# [Problem details]
Only the lines below from the one that contains "195 223 15.74" through the one that contains "161 38 98.7" should appear in your answer, exact and without pictures.
------------------------------------------------------------------------
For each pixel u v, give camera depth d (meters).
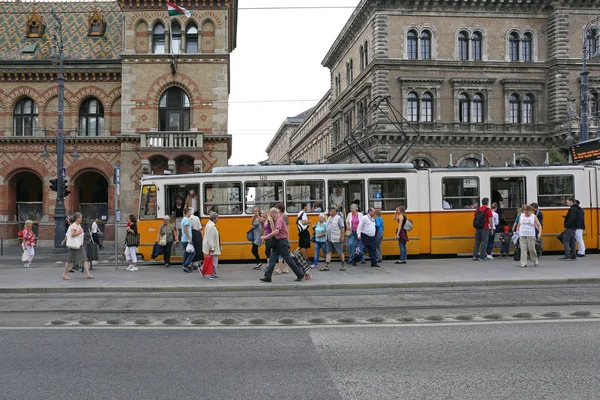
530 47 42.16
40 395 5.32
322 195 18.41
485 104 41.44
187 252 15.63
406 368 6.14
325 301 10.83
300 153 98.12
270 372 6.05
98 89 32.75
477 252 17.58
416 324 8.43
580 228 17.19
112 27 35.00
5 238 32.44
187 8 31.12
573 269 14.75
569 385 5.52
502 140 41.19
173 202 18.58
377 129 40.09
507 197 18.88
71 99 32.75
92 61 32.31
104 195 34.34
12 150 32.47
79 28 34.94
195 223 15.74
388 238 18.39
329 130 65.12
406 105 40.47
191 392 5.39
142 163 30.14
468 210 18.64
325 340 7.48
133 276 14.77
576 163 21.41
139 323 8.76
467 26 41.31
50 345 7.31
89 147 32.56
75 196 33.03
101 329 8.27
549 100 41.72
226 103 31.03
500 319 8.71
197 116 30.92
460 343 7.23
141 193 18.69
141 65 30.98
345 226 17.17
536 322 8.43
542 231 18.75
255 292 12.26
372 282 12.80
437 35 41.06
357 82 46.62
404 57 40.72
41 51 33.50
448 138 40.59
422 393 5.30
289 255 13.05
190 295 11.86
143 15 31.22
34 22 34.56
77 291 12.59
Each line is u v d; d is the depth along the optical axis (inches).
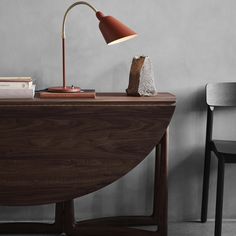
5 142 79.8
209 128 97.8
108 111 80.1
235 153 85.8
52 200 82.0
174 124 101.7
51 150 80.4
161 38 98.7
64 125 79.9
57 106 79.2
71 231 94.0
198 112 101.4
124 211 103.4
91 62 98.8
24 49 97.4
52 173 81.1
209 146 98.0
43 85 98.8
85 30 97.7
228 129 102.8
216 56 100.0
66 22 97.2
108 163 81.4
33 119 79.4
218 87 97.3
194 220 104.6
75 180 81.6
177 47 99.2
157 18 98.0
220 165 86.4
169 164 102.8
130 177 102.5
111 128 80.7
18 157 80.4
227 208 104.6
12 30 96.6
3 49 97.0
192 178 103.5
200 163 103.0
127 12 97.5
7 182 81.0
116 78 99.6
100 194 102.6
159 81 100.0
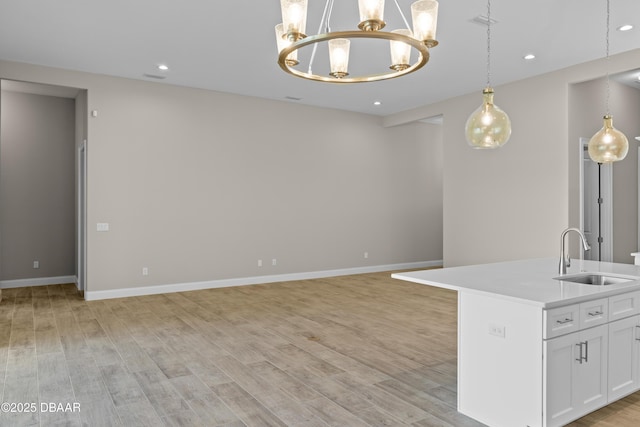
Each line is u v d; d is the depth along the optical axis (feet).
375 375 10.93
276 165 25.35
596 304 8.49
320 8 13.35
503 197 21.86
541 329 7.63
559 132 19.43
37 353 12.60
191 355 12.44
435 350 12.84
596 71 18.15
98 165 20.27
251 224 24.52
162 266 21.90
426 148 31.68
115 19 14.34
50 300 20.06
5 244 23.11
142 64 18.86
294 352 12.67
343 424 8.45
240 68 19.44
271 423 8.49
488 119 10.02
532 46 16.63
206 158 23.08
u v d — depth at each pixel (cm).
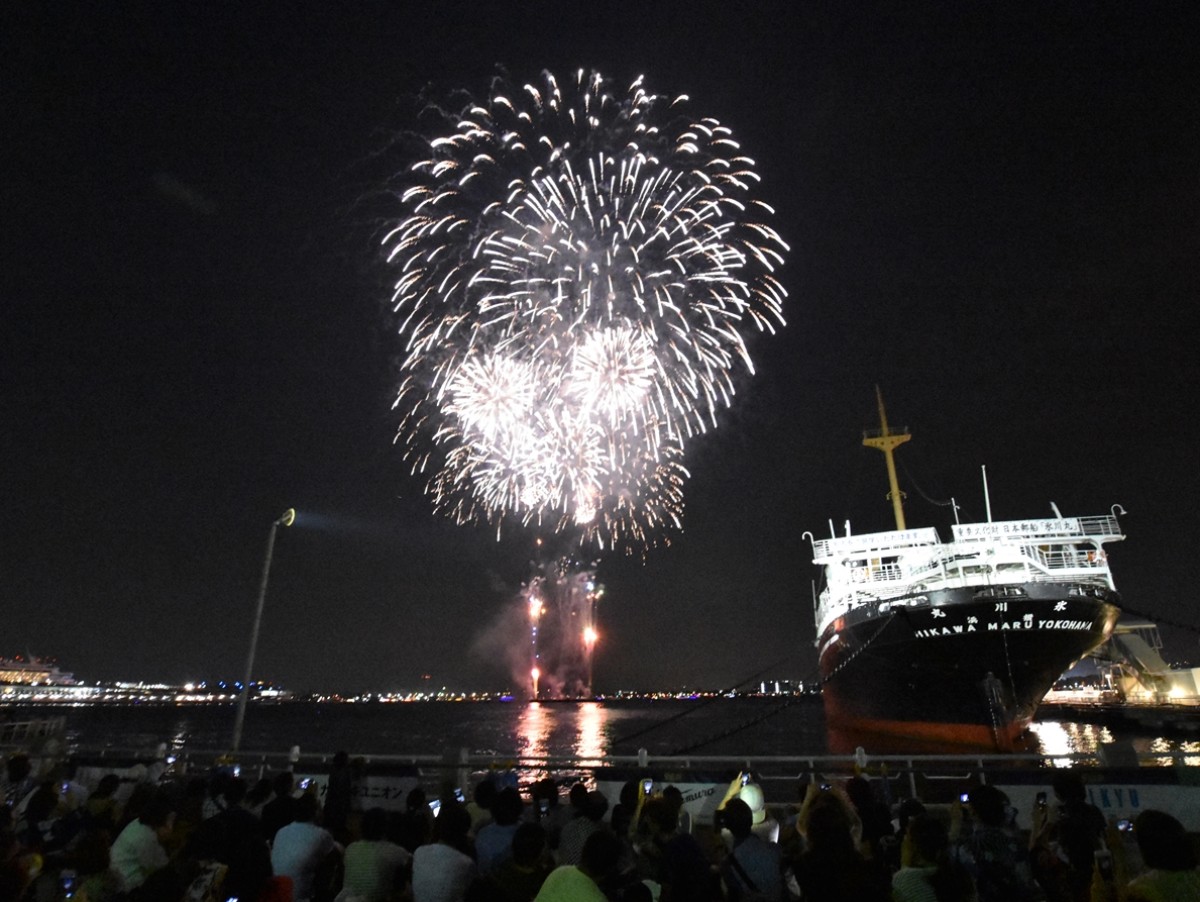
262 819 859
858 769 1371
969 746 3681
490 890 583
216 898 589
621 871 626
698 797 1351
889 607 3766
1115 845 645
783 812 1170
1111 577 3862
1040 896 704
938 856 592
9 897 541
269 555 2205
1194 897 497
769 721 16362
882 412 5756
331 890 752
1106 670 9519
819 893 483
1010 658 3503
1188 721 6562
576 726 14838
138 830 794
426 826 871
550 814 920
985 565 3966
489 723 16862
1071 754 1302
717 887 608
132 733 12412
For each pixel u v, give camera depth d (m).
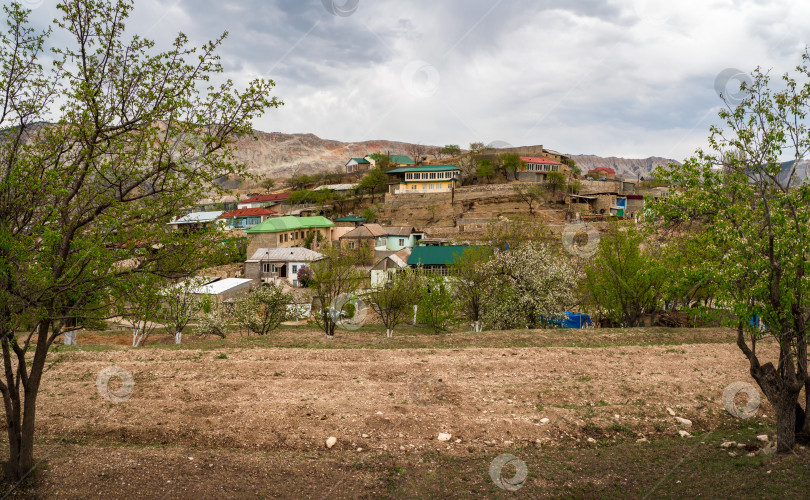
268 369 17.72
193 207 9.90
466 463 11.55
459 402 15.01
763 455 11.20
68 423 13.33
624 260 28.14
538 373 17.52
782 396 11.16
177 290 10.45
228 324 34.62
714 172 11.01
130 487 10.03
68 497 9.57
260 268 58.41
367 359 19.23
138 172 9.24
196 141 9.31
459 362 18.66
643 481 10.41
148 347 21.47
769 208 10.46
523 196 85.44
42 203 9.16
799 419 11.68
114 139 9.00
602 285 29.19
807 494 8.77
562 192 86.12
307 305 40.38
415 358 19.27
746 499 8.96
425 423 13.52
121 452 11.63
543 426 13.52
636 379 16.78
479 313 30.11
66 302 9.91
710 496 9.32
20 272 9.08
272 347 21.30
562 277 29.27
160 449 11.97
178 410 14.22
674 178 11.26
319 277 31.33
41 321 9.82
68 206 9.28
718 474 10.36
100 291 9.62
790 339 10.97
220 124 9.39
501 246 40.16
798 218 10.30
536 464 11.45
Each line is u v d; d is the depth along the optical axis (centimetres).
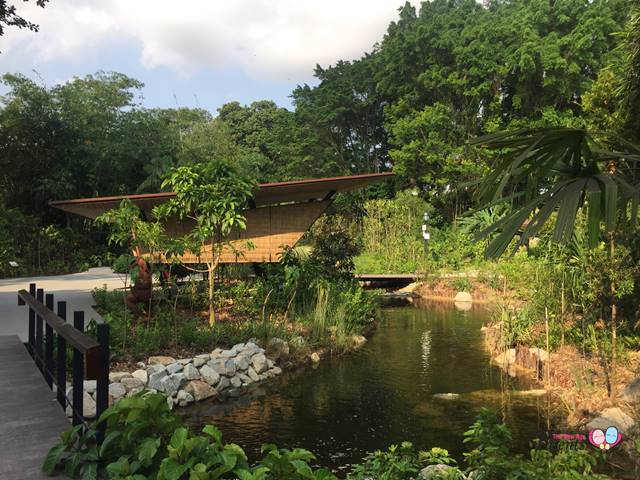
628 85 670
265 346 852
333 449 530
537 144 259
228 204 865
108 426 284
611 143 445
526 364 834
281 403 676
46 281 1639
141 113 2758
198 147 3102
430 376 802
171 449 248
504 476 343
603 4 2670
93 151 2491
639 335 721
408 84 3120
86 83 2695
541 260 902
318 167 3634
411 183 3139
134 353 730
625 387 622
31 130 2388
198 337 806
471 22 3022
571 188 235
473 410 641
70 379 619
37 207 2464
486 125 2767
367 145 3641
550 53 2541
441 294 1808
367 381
------------------------------------------------------------------------
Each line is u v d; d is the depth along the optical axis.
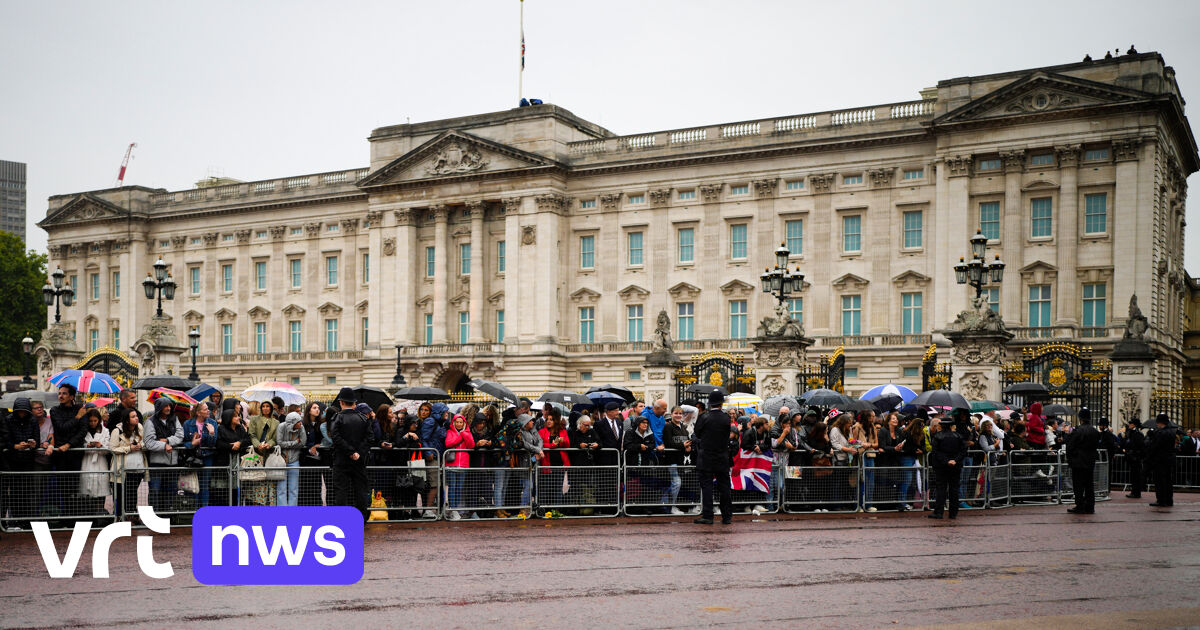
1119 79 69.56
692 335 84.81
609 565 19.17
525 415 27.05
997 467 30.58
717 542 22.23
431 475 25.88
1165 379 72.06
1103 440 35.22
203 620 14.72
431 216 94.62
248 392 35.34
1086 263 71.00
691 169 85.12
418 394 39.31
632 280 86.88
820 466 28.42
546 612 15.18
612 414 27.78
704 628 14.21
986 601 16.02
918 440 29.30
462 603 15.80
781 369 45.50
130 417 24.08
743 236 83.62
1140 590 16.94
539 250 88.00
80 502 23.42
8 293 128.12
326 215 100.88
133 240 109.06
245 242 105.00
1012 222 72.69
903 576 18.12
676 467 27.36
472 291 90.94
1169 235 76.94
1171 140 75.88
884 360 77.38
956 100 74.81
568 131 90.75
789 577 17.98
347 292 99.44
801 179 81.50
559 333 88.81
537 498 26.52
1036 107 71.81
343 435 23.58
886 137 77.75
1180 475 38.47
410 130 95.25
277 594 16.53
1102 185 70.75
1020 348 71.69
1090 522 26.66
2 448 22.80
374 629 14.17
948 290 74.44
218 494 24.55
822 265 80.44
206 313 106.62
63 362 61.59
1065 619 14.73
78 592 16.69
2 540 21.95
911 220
------------------------------------------------------------------------
# [Exercise answer]
195 223 15.74
388 238 18.39
329 130 65.12
406 105 40.47
191 392 5.39
142 163 30.14
468 210 18.64
325 340 7.48
133 276 14.77
576 163 21.41
139 323 8.76
467 26 41.31
50 345 7.31
89 147 32.56
75 196 33.03
101 329 8.27
549 100 41.72
226 103 31.03
500 319 8.71
197 116 30.92
460 343 7.23
141 193 18.69
141 65 30.98
345 226 17.17
536 322 8.43
542 231 18.75
255 292 12.26
372 282 12.80
437 35 41.06
357 82 46.62
404 57 40.72
41 51 33.50
448 138 40.59
422 393 5.30
289 255 13.05
190 295 11.86
143 15 31.22
34 22 34.56
77 291 12.59
Each line is u v d; d is the depth along the optical axis (inches).
5 142 79.8
209 128 97.8
108 111 80.1
235 153 85.8
52 200 82.0
174 124 101.7
51 150 80.4
161 38 98.7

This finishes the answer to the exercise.